Change

Like the loose little coins that jingle around in my pocket.

Thoughts tumble around inside my head.

I am not the person I was a year ago.

I am not the person I was even a month ago.

I have changed.

A lot.

And I’m terrified.

 

The new medication runs through my veins.

Already, I feel it's effects.

I am reminded daily that it changing me.

It's new and it's different and even though I wanted this,

It's uncharted territory.

There’s very little information out there for me.

Who do i ask? A doctor? They’re often more uneducated than I.

I turn to the internet and obsess over videos of people describing their transformation.

But everyone is different.

I do not know how my body will change.

 

My heart is healing.

The scars almost healed over.

I no longer cry for hours on end thinking of them.

Their scent has long been washed from my hoodie.

Instead of being overcome with memories at the mere sight of it,

I barely take notice as I sift through my closet.

I do not search their name on twitter anymore.

Even in the moments I remember them, I hope they have moved on like I have.

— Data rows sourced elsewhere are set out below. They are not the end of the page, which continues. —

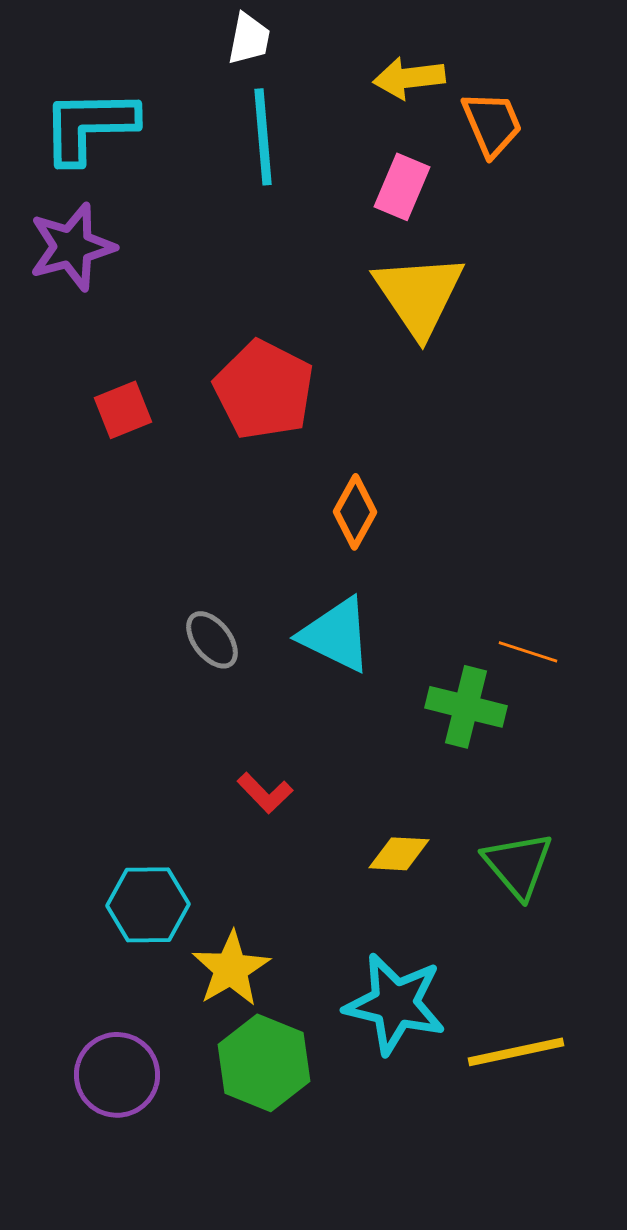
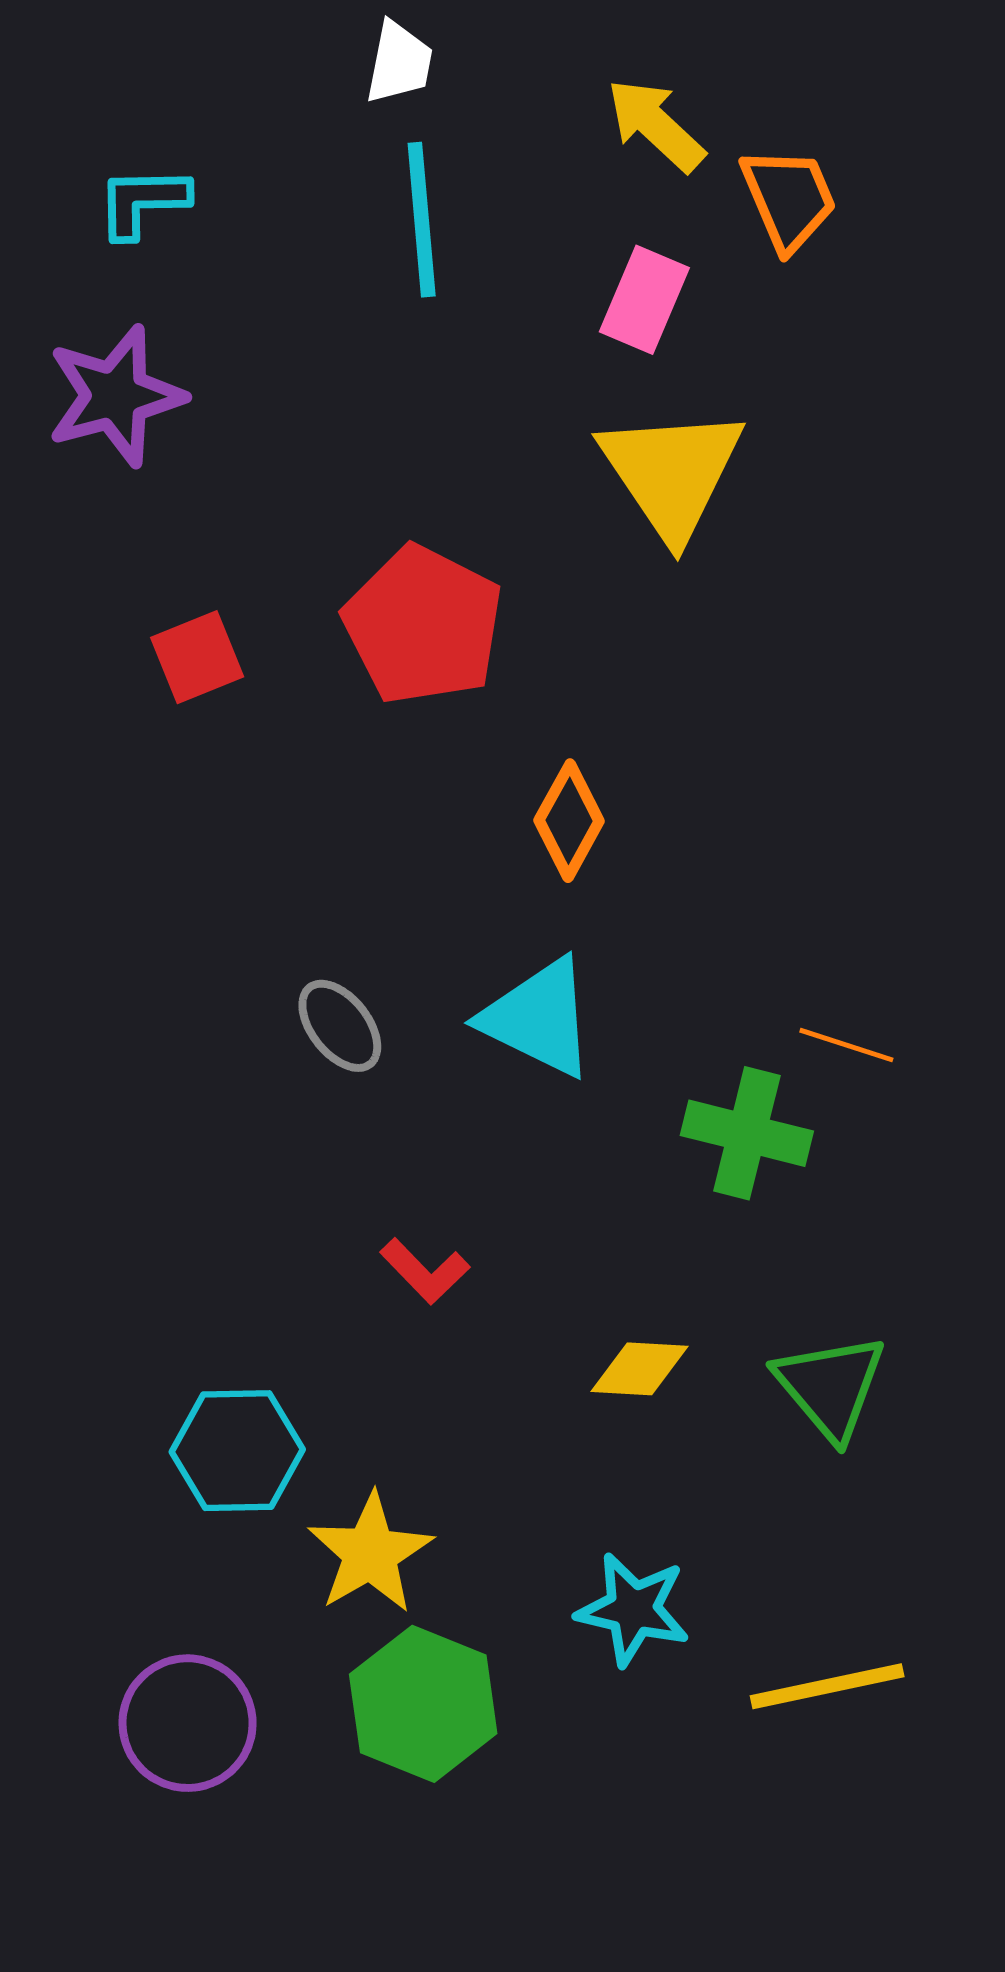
yellow arrow: (409, 78) -> (656, 125), turned 50
cyan L-shape: (89, 126) -> (143, 202), size x0.6
cyan star: (395, 1004) -> (633, 1609), size x0.7

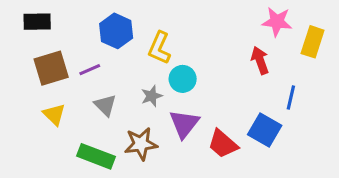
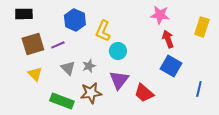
pink star: (277, 22) -> (160, 15), moved
gray star: (152, 96) -> (89, 66), moved
blue line: (291, 97) -> (199, 89), moved
blue square: (265, 130) -> (171, 66), moved

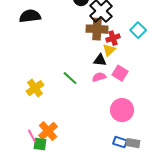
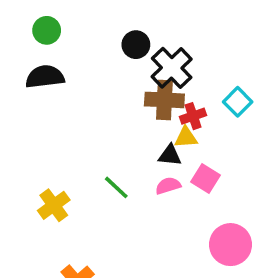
yellow triangle: (109, 50) -> (186, 137), turned 40
pink circle: (122, 110) -> (231, 245), moved

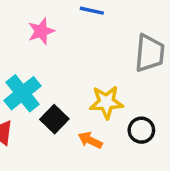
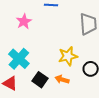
black square: (54, 119) -> (40, 80), moved

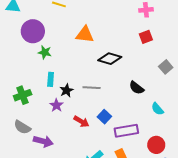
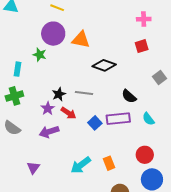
purple circle: (33, 31) -> (53, 34), moved
cyan rectangle: (51, 79) -> (17, 69), moved
red arrow: (81, 122) -> (68, 113), moved
purple rectangle: (126, 131) -> (118, 119), moved
purple arrow: (43, 141) -> (49, 132), moved, turned 144

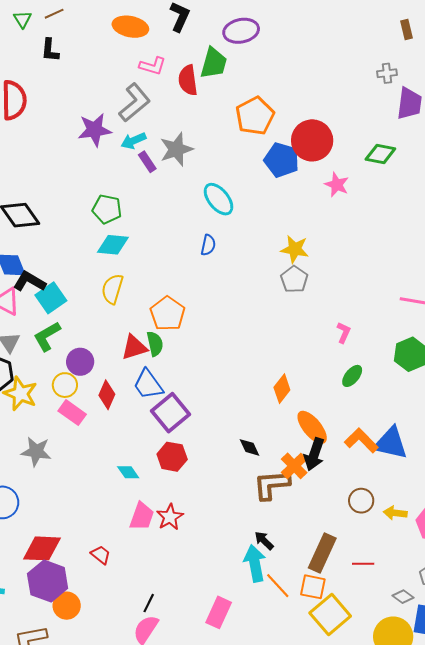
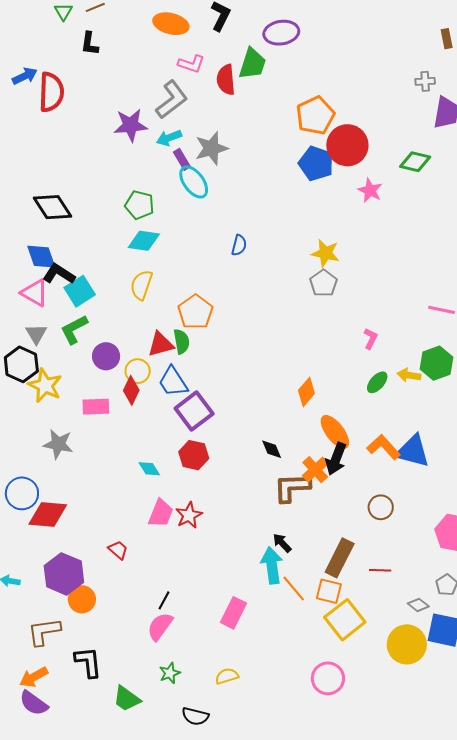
orange pentagon: (255, 116) -> (315, 115), moved
cyan ellipse: (219, 199) -> (194, 182), moved
yellow circle: (65, 385) -> (138, 371), moved
pink rectangle: (72, 413) -> (96, 407), turned -40
yellow arrow: (395, 513) -> (409, 375), moved
red diamond: (42, 548) -> (48, 514), moved

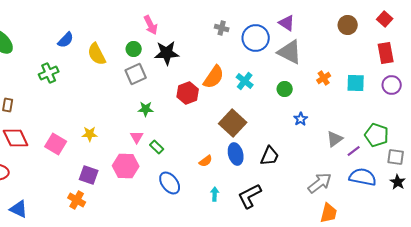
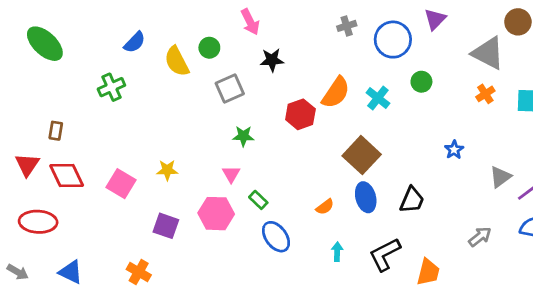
purple triangle: (287, 23) -> (435, 19), turned 42
gray cross: (222, 28) -> (347, 26), turned -32
green circle: (134, 49) -> (209, 48), moved
gray triangle: (290, 52) -> (488, 53), moved
black star: (167, 53) -> (272, 60), size x0.7
green circle: (285, 89) -> (421, 82), moved
green rectangle: (157, 147) -> (258, 200), moved
gray arrow: (320, 183) -> (480, 237), size x0.7
orange cross: (77, 200) -> (139, 272), moved
orange trapezoid: (329, 213) -> (428, 272), moved

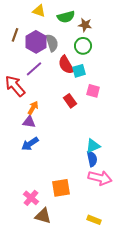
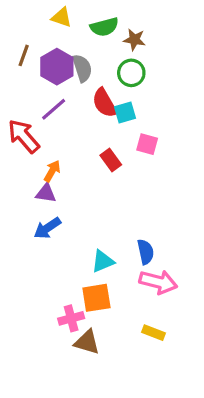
cyan triangle: (93, 146) -> (103, 261), moved
pink cross: (31, 198) -> (71, 318), moved, turned 35
brown triangle: (43, 216) -> (87, 342), moved
yellow rectangle: (94, 220) -> (153, 333), moved

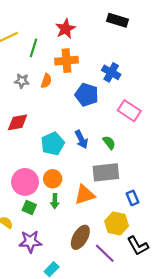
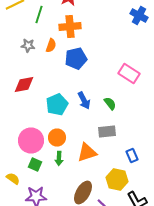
blue cross: (111, 72) -> (139, 16), moved
blue pentagon: (87, 95) -> (76, 58), moved, turned -30
gray rectangle: (106, 172) -> (107, 132), size x0.7

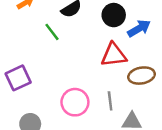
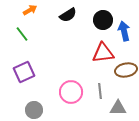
blue arrow: (139, 28) -> (124, 31), turned -72
green line: (52, 32) -> (22, 34), moved

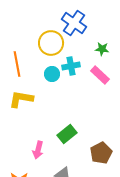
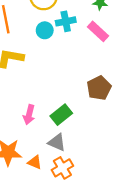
green rectangle: (67, 134) -> (61, 115), moved
brown pentagon: (101, 153) -> (99, 88), moved

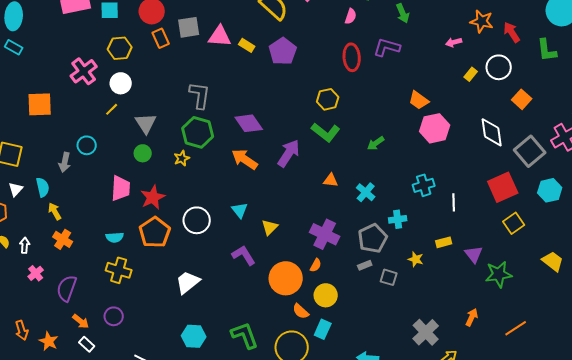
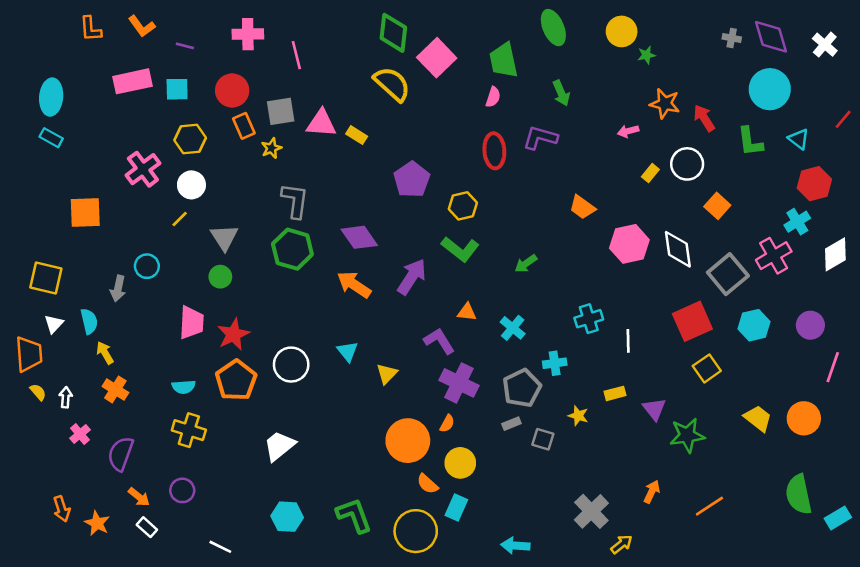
purple pentagon: (283, 51) -> (412, 180), moved
pink hexagon: (435, 128) -> (629, 244), moved
yellow star: (182, 158) -> (271, 148), moved
purple L-shape: (244, 255) -> (439, 341), moved

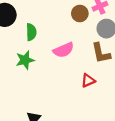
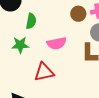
red triangle: (88, 81) -> (44, 72), moved, size x1.5

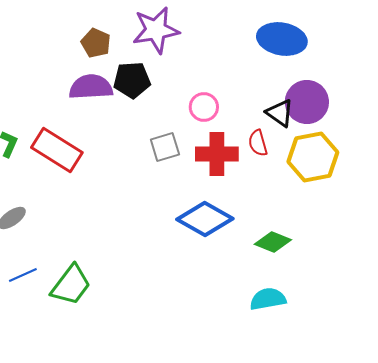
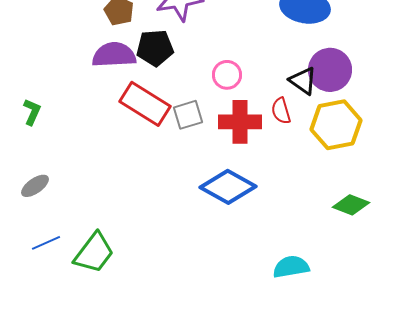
red rectangle: (57, 150) -> (145, 104), moved
green diamond: (273, 242) -> (351, 205), moved

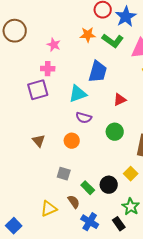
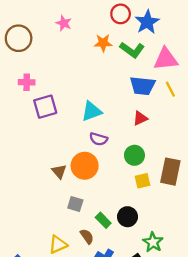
pink star: (54, 45) -> (64, 23), moved
pink cross: (48, 69) -> (27, 82), moved
blue trapezoid: (98, 72) -> (143, 86), moved, turned 80
brown triangle: (39, 141) -> (59, 172), moved
orange circle: (72, 141) -> (85, 166), size x1.5
yellow square: (131, 174) -> (143, 181), moved, turned 32

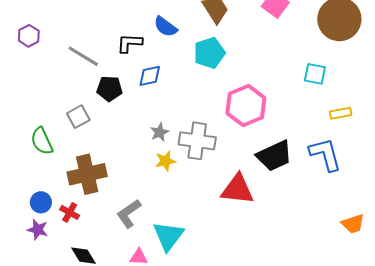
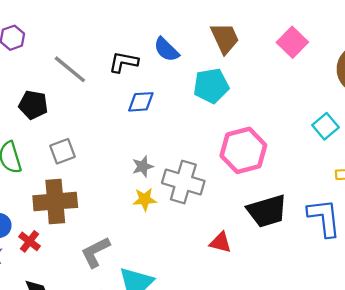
cyan square: (315, 74) -> (326, 126), turned 30
black pentagon: (109, 89) -> (33, 105), moved
gray square: (78, 117) -> (62, 151), moved
red triangle: (237, 189) -> (220, 243), size x0.6

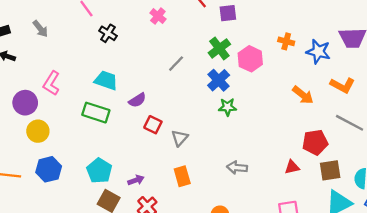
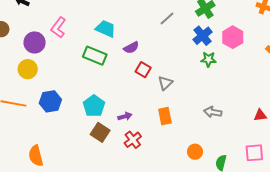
pink hexagon: (250, 59) -> (233, 37), moved
yellow circle: (38, 131) -> (28, 69), moved

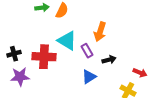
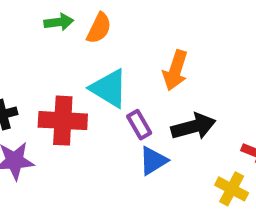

But the scars have left me scared to try again.

 

A challenge tacked up on my wall.

A check mark next to each of the 30 days.

Surrounding it are photos and lists and inspirational quotes.

All of this evidence to an emotional journey I went through to better myself.

My goals are written out in 18 point serif font.

I know that I am on my way to completing them.

I made a list of the ways I have changed since I started the challenge.

And I have to remind myself that this is a positive change.

But still, it makes me anxious.

 

Maybe one day I won’t recognize myself in the mirror anymore.